Only the number is needed. Please count the lines below in which the word "assign" occurs.

GIVEN DATA:
▬▬▬▬▬▬▬▬▬▬
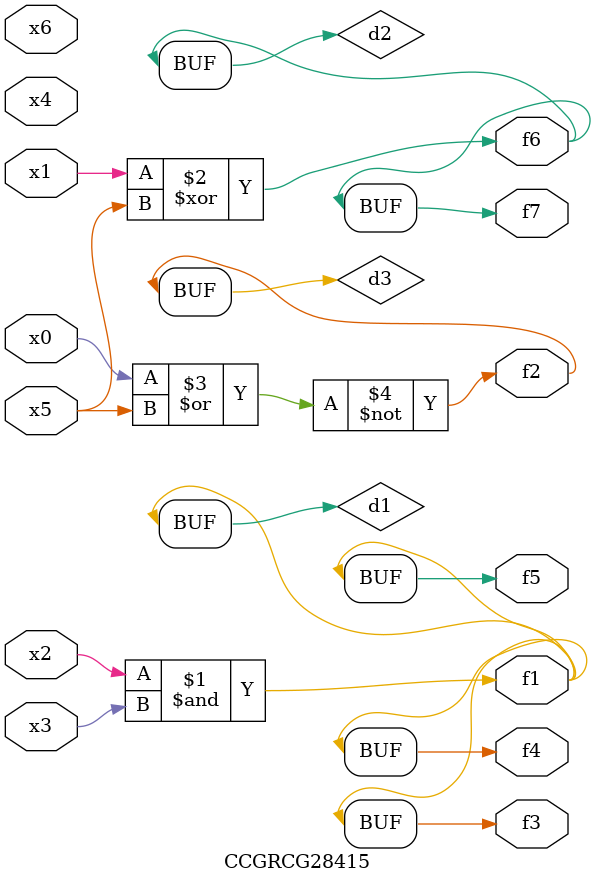
<source format=v>
module CCGRCG28415(
	input x0, x1, x2, x3, x4, x5, x6,
	output f1, f2, f3, f4, f5, f6, f7
);

	wire d1, d2, d3;

	and (d1, x2, x3);
	xor (d2, x1, x5);
	nor (d3, x0, x5);
	assign f1 = d1;
	assign f2 = d3;
	assign f3 = d1;
	assign f4 = d1;
	assign f5 = d1;
	assign f6 = d2;
	assign f7 = d2;
endmodule

</source>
▬▬▬▬▬▬▬▬▬▬
YOUR RESPONSE:
7